Jacobson starts Dec. 1, taking over for John Stapleton, who was filling in on an interim basis and will remain in his previous role as North America chief financial officer. Suryadevara left GM for the same role at Stripe, an online payment startup.
“Paul is a great addition to the GM senior leadership team and is dedicated to leading the company for the benefit of all stakeholders – customers, employees, suppliers, communities and shareholders,” said Barra.
“We share a commitment to teamwork and inclusion as we work toward our vision of a future with zero crashes, zero emissions and zero congestion while delivering a best-in-class customer experience, operational and financial excellence, and disciplined capital allocation.”

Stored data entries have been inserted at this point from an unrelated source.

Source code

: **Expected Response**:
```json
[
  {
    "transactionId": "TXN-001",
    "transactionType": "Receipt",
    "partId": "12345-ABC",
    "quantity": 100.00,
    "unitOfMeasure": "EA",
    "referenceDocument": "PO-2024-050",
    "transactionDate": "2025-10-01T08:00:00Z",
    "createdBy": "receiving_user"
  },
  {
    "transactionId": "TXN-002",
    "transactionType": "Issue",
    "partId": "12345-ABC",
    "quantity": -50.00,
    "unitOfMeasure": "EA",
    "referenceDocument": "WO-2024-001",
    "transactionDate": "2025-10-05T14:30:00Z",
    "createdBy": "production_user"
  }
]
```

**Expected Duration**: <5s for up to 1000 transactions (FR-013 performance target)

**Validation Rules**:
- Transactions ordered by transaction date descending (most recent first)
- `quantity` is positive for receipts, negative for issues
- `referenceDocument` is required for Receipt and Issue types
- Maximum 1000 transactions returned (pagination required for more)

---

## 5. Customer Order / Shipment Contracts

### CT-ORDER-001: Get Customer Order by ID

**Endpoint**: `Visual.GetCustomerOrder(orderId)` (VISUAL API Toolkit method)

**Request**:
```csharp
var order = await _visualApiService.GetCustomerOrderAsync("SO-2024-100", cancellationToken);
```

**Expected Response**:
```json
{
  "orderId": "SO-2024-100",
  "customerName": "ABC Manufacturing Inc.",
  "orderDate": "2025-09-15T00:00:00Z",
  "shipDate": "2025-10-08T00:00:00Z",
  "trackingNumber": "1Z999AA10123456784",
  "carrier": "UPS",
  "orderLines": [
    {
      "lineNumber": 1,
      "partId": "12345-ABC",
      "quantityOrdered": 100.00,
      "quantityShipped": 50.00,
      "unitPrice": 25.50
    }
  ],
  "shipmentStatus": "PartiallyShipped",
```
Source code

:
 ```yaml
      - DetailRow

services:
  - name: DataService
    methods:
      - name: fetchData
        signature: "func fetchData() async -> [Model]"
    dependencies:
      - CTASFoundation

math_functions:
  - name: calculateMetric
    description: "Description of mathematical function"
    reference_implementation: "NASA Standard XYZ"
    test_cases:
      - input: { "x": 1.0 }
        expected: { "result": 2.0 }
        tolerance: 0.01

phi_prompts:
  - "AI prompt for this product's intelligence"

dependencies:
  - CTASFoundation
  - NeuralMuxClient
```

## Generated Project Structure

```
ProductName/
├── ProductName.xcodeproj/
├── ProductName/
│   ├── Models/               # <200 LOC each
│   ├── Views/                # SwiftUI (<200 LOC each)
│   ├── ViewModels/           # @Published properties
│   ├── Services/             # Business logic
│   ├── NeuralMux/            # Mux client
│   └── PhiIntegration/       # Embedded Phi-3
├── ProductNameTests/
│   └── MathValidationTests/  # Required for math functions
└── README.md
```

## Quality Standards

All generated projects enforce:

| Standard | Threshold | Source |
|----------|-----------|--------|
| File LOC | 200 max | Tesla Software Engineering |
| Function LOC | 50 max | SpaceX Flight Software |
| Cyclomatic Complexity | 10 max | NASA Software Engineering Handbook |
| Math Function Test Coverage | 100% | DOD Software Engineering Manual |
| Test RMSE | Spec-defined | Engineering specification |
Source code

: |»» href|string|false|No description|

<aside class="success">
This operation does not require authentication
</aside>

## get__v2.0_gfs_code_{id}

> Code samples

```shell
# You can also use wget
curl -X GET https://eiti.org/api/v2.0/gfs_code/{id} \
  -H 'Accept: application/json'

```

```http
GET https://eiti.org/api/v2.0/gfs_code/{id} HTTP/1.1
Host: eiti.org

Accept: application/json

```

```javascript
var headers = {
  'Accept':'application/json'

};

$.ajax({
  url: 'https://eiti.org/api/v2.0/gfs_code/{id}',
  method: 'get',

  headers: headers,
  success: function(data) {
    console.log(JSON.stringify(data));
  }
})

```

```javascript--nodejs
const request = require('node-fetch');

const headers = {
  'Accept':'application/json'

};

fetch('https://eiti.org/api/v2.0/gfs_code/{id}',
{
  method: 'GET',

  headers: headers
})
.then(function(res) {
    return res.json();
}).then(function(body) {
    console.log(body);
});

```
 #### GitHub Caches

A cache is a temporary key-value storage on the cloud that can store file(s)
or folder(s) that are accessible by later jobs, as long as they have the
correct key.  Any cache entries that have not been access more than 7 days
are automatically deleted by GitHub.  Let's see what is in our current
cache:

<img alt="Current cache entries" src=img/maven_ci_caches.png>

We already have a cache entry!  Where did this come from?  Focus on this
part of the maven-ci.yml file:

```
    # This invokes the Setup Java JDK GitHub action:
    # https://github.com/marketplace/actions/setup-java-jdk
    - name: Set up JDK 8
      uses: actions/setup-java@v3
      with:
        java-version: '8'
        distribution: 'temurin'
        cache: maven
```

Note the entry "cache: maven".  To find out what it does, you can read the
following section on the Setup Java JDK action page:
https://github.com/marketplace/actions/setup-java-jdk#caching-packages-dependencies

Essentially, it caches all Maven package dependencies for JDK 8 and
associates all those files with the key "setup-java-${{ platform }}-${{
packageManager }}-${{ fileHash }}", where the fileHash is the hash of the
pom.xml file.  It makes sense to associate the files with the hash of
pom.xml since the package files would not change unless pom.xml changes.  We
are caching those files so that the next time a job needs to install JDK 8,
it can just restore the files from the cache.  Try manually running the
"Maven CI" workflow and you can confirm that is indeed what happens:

Jacobson, 48, had CFO of Delta since 2012. During his tenure, the company was ranked as one of Fortune magazine’s Top 50 Most Admired Companies for six consecutive years and the top-ranked airline for eight out of nine years.
“GM’s vision is compelling because it embraces the needs of society, customers and investors, and they are executing an historic technology shift to electrification from a position of strength,” Jacobson said. “I look forward to joining the team and helping them accelerate their plan.”
Jacobson, who at one time in his youth wanted to be a pilot, joined Delta as a financial analyst in 1997, taking several positions of increasing responsibility until becoming senior vice president and treasurer. In March 2012, he became chief financial officer.
He actually had planned to retire earlier this year, but was convinced to stay with the company a bit longer to help them through the early stages of the COVID-19 crisis, before he elected to come to the automaker.
Delta CEO Ed Bastian noted Jacobson was “critical to Delta’s initial response to the COVID-19 crisis.” He added Jacobson led the company’s efforts to boost its liquidity and growing the company’s cash reserves to help the airline through the tough times this year.
“Those who know Paul aren’t surprised at his skill in navigating a crisis,” Bastian said in a statement. “More than a decade ago, he played a crucial role in developing and leading the strategy that regained our investment-grade balance sheet as we rose from the difficult years after Sept. 11, 2001. He has been recognized numerous times as the industry’s top CFO.”
Jacobson is a graduate of Auburn University with a bachelor’s degree in aviation management and later received a Master of Business Administration degree from the Owen Graduate School of Management at Vanderbilt University.